I primi, con fare pensoso, cominciano a straparlare di rispetto del “nemico” (quale nemico?) e propongono genericissime “larghe intese”. Il secondo, con maestria consolidata, abbassa i toni. Naviga sottotraccia. Non appare. Si nasconde. Rilascia poche considerazioni che i soliti editorialisti cerchiobottisti definiscono (mal celando l’eccitazione) “altamente responsabili”. È avvenuto anche prima del Napolitano Bis. Per osmosi la finta moderazione colpisce anche falchi e colombe, droidi e fedelissimi. Al di là delle irrilevanti pasionarie caricaturali, ora una Mussolini e ora una Biancofiore, i Cicchitto e financo i Gasparri (per quanto possa un Gasparri) paiono meno invasati. Alludono al “paese che ha bisogno di essere governato”. Preconizzano “alleanze per il bene comune”.
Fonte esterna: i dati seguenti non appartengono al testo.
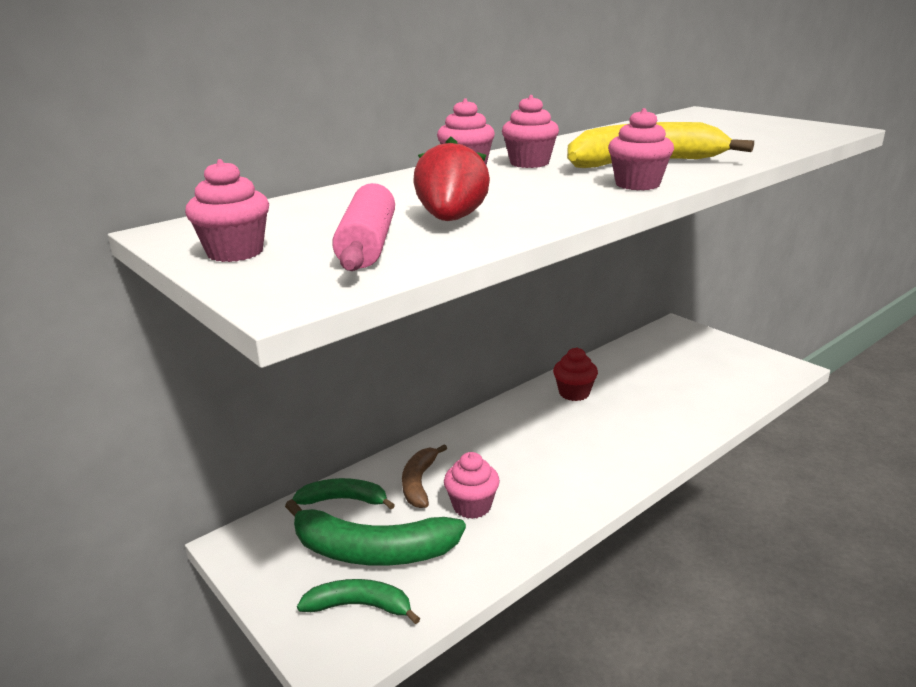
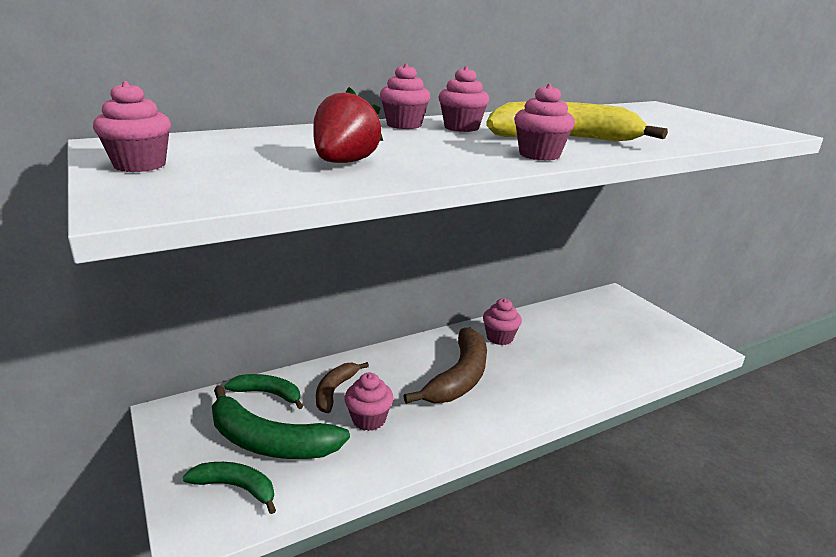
camera: 10 degrees right, 0 degrees up
pink rolling pin [332,183,395,271] -> none
red cupcake [553,348,598,401] -> pink cupcake [483,298,522,345]
none -> brown banana [404,328,487,404]

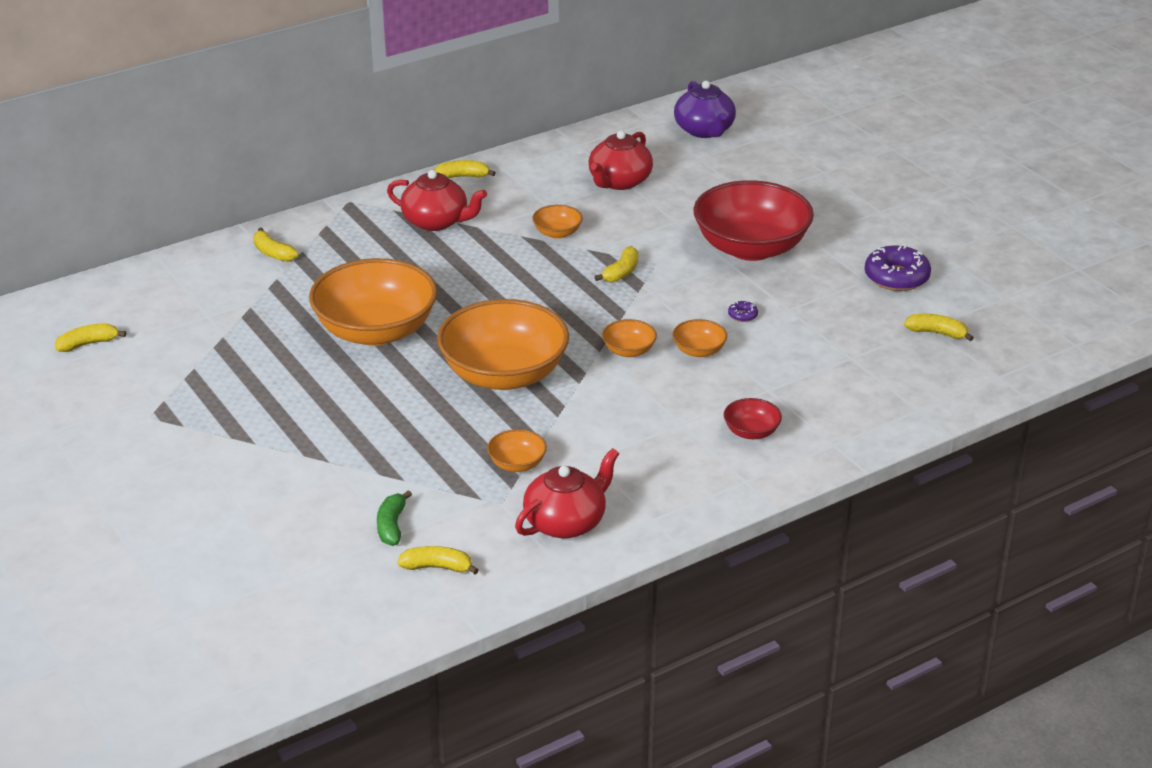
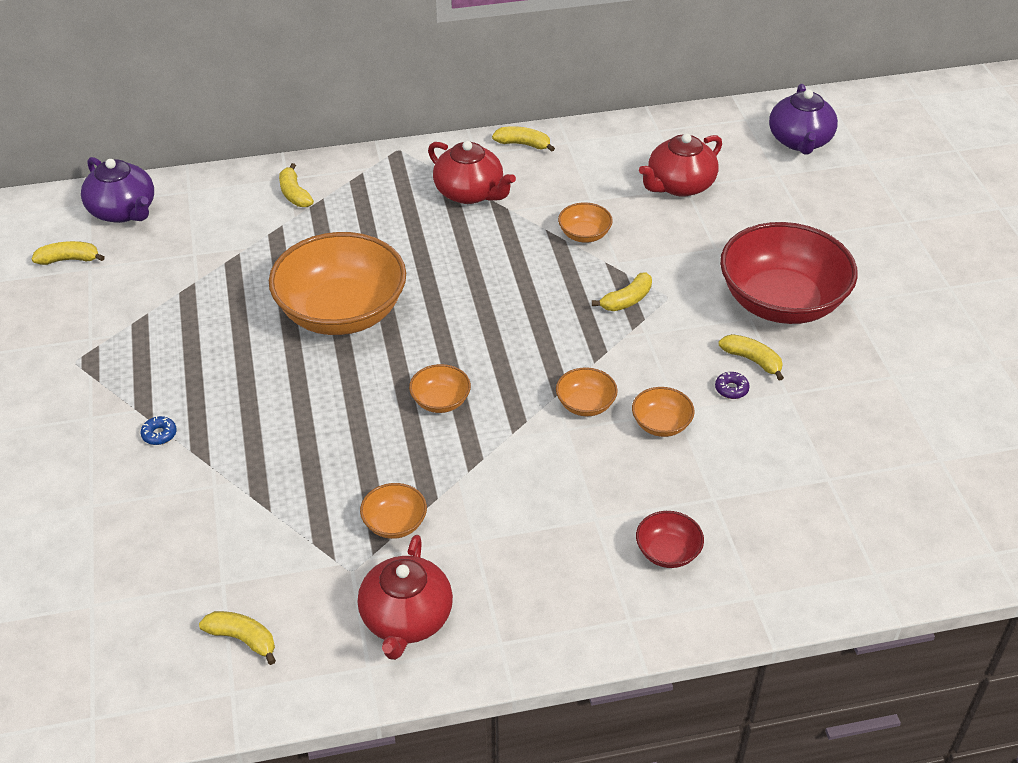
camera: 20 degrees right, 10 degrees up
green banana [377,490,412,546] -> none
orange bowl [437,299,569,390] -> orange bowl [409,364,471,413], size x0.43
red teapot [515,448,619,539] -> red teapot turned 120 degrees clockwise [358,535,453,660]
purple donut [864,245,931,291] -> none
yellow banana [904,314,974,341] -> yellow banana moved to [719,334,784,381]
none -> purple teapot [81,157,154,223]
none -> blue donut [141,416,177,445]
Sembrano posseduti dal fuoco sacro della passione politica. La sensazione, vista con occhi minimamente smaliziati, è quella di tanti Jack Torrance (il protagonista di Shining) che a metà film si reinventano Richie Cunningham e ti offrono una gazzosa al bar di Happy Days. Un guasto narrativo che metterebbe in guardia persino Oldoini. Eppure, non si sa come (o forse si sa benissimo), la sinistra ci casca. Sempre. Dicendo e scrivendo: “Dai, Berlusconi in fondo non è poi così cattivo”. Ovviamente, un attimo dopo aver teso la mano (un Presidente, un salvacondotto, un inciucio), Jack Torrance spacca il locale e torna quello di prima.

Tra le resurrezioni del Caimano, quella del 2013 è forse la più scombinata. La sceneggiatura è particolarmente forzata. Del resto è almeno la quarta saga del Lazzaro di Arcore, e anche Rocky IV era più debole del primo episodio. Ciò che non cambia mai è il finale. L’happy ending, però sui generis. In queste pellicole di cinema civile è sempre Jack Torrance che vince. Non tanto perché riesce a uscire dal labirinto, ma perché sono le vittime a indicargli la strada. A porgergli (con sussiego) l’ascia. Nel frattempo i processi restano. La polizia indaga. I testimoni giurano che “è stato lui”. Ma qualcuno, alla fine, un alibi glielo trova sempre. E quel “qualcuno” ha sempre la stessa faccia.